_What needs to be done_. Look through the data for the string "sukienki". Copy every line where it is found.

_Records for this task_.

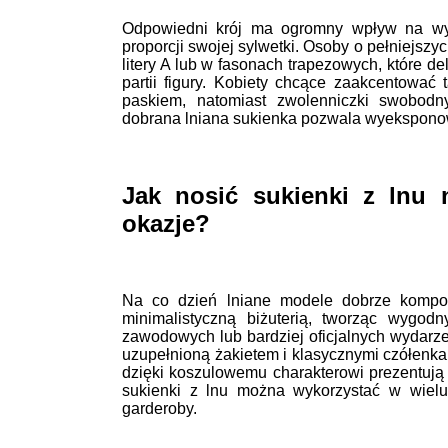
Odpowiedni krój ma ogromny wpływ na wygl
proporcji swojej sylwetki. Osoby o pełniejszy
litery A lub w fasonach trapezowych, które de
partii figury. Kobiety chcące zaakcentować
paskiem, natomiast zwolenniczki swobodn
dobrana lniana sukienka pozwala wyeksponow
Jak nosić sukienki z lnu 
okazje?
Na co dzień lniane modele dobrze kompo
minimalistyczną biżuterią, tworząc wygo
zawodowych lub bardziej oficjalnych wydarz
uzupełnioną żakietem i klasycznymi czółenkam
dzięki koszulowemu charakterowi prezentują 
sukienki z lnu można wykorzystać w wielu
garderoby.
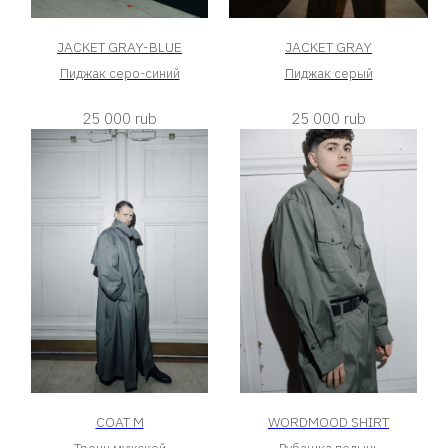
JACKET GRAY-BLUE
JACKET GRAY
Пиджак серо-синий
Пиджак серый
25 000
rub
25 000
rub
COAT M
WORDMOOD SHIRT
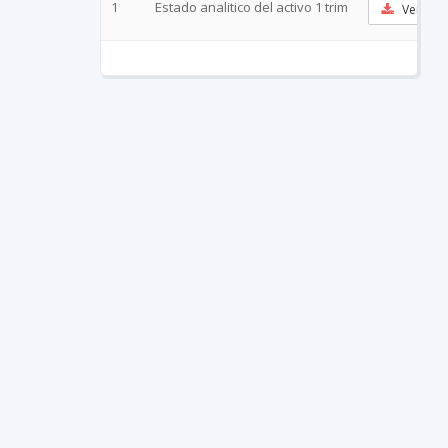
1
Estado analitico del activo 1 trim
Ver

_Response for this exercise_.
Jak nosić sukienki z lnu 
sukienki z lnu można wykorzystać w wielu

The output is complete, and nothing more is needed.